Vragen van het lid De Wit aan de minister van Justitie en de staatssecretaris van Volksgezondheid, Welzijn en Sport over het bericht dat 500 kinderen ten onrechte in een jeugdgevangenis zitten.

De heer De Wit (SP):

Voorzitter. Volgens het bericht in de Volkskrant van afgelopen zaterdag verblijven ruim 500 kinderen in een jeugdgevangenis die daar niet thuishoren. Het gaat om kinderen met ernstige gedragsproblemen die dan terechtkomen te midden van jongeren die geplaatst zijn in een jeugdgevangenis op grond van strafbare feiten die ze gepleegd hebben. Naar mijn mening is dit niet de beste omgeving om te proberen, jongeren met gedragsproblemen weer in het gareel te brengen. Zij komen overigens in zo'n jeugdgevangenis, omdat er in de open inrichtingen geen plaats is of omdat ze dermate ernstige problemen hebben dat ze alleen in een gesloten inrichting behandeld kunnen worden. De minister-president heeft tijdens de algemene beschouwingen in september bepleit om in dit land aan preventie te doen, dat het essentieel is voor onze samenleving om hierop zwaar in te zetten.

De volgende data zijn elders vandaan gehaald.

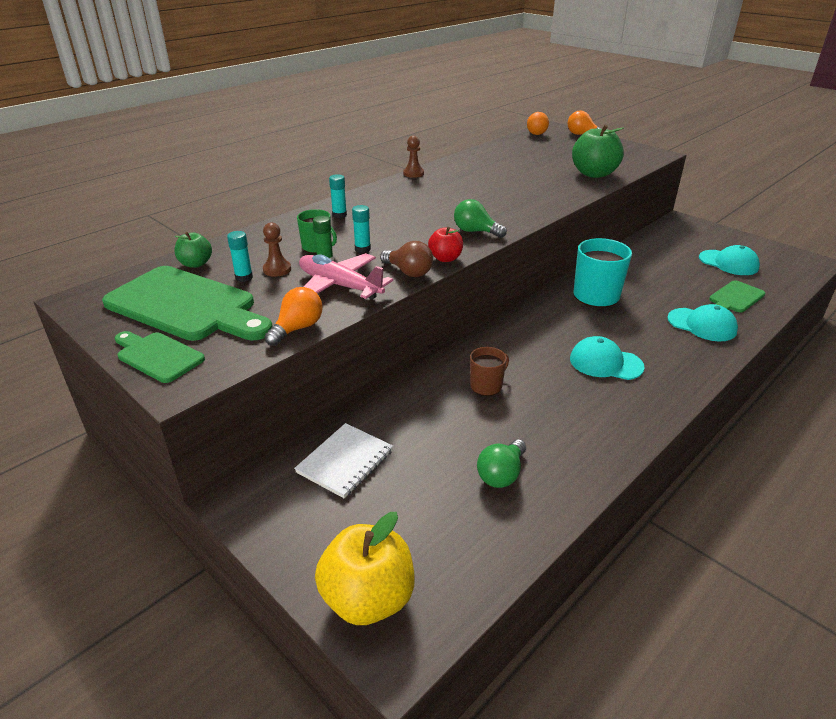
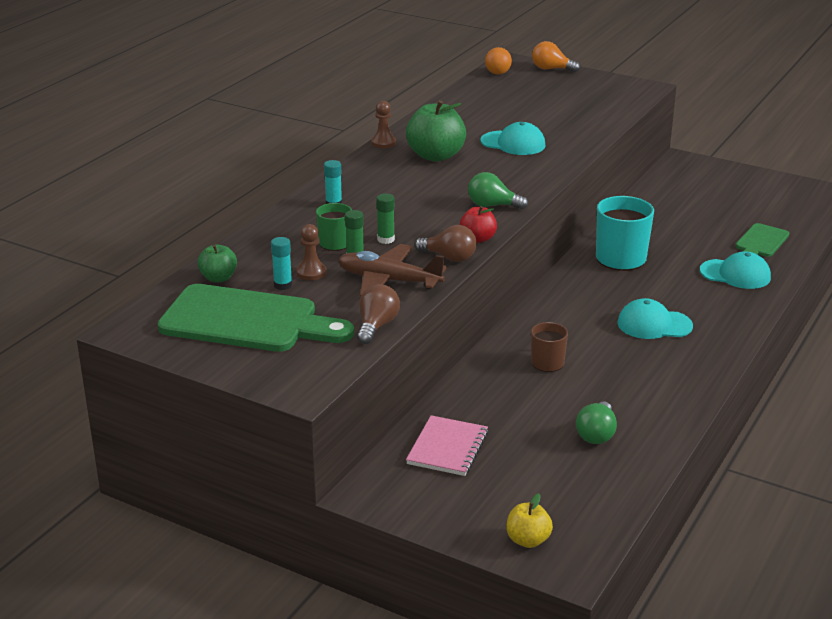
camera: 15 degrees left, 5 degrees down
green cutting board [115,331,205,383] -> none
orange light bulb [265,287,323,346] -> brown light bulb [357,284,400,344]
white notebook [294,423,393,498] -> pink notebook [406,415,488,476]
pink plane [299,253,393,299] -> brown plane [338,244,447,296]
yellow apple [315,512,414,625] -> yellow apple [506,493,553,548], size x0.55
turquoise glue stick [352,205,371,253] -> green glue stick [376,193,395,244]
green apple [572,124,624,178] -> green apple moved to [406,100,466,162]
turquoise cap [699,245,760,275] -> turquoise cap moved to [480,122,546,155]

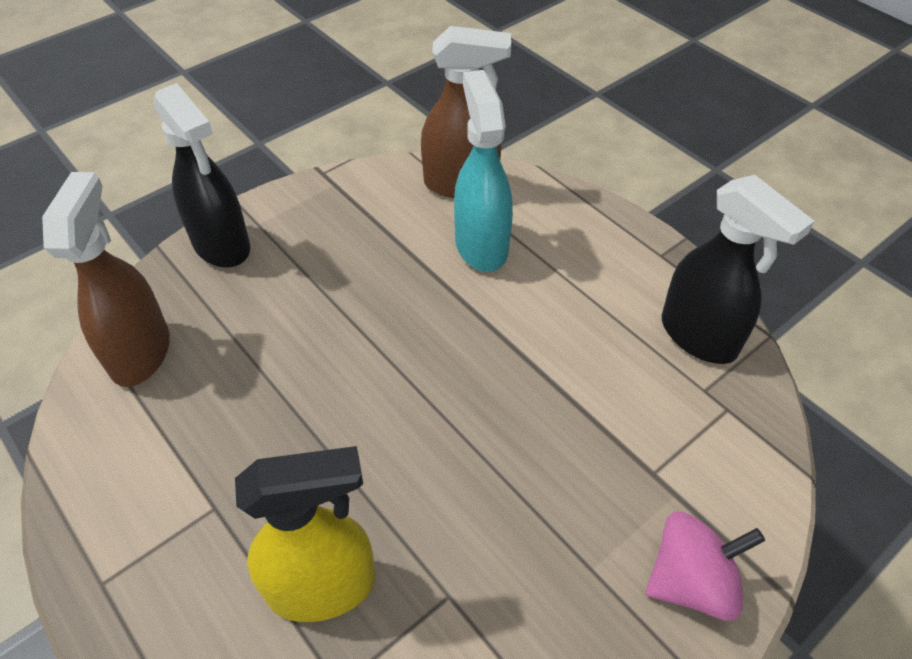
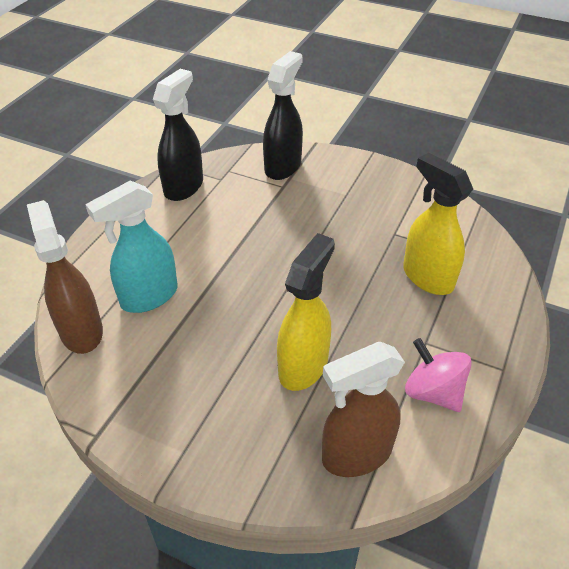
camera: 115 degrees left, 5 degrees down
black spray bottle [153,83,250,268] -> black spray bottle moved to [263,51,303,180]
pink spinning top [646,512,765,621] -> pink spinning top moved to [405,338,472,412]
none -> yellow spray bottle [277,233,335,391]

Mijn eerste vraag aan de beide bewindslieden is wat zij vinden van de situatie waarin deze 500 kinderen zich bevinden en hoe zij die vanuit het oogpunt van preventie beoordelen. Het aantal van 500 kinderen heeft bij mij in ieder geval de nodige vragen opgeroepen. Bovendien komt er volgens deskundigen geen einde aan deze situatie en ziet het ernaar uit dat er steeds meer kinderen in deze situatie zullen komen. Vinden beide bewindslieden dat deze jeugdigen de juiste behandeling krijgen in deze besloten jeugdgevangenissen? Als inderdaad sprake is van een specifieke groep, die steeds groter wordt, moeten wij dan niet streven naar een opvang van juist deze groep jongeren buiten de sfeer van het strafrecht en toegespitst op hun eigen ernstige gedragsprobleem?

Minister Donner:

Voorzitter. Het krantenartikel, waarover de heer De Wit mij vraagt, is een slag in de lucht. In de eerste plaats gaat het niet over gevangenissen en in de tweede plaats berust het artikel op de vooronderstelling dat een jeugdige alleen in geval van straf in een dergelijke inrichting mag zitten. Dat klopt niet, want wat hier gebeurt, berust uitdrukkelijk op de wet, in dit geval op artikel 261, derde lid, van het Burgerlijk Wetboek dat bepaalt dat de ondertoezichtstelling van jeugdigen in een gesloten inrichting kan plaatsvinden. Wij moeten ons niet laten misleiden door de verzamelnaam "jeugdinrichtingen" die wij voor gevangenissen en inrichtingen als deze gebruiken. Deze verzamelnaam betekent niet dat het hier om een situatie van gevangenhouding gaat. Betrokkenen zitten in een apart programma dat in het bijzonder gericht is op de opvoeding. Dit programma wordt gezien als een orthopedagogische maatregel. Overdag wordt gewoon scholing gevolgd, ook in scholen die vallen onder Onderwijs. Alleen 's avonds is sprake van een gesloten kamer. Dit is zo, omdat het jongeren betreft die in de gewone internaten en inrichtingen niet kunnen worden gehandhaafd en daar weglopen. Zij zitten hier dus niet wegens gebrek aan plaats elders. Zij maken daar juist ruimte doordat zij daar niet blijven zitten. Het alternatief voor deze situatie is dat betrokkenen over straat zwerven. Derhalve is uit een oogpunt van preventie deze oplossing de meest aangewezen. Het gaat ook niet over de vraag of hiervoor aparte inrichtingen moeten komen. In de meeste gevallen gaat het om aparte inrichtingen die hierop zijn gericht en is in die zin geen sprake van vermenging van beide.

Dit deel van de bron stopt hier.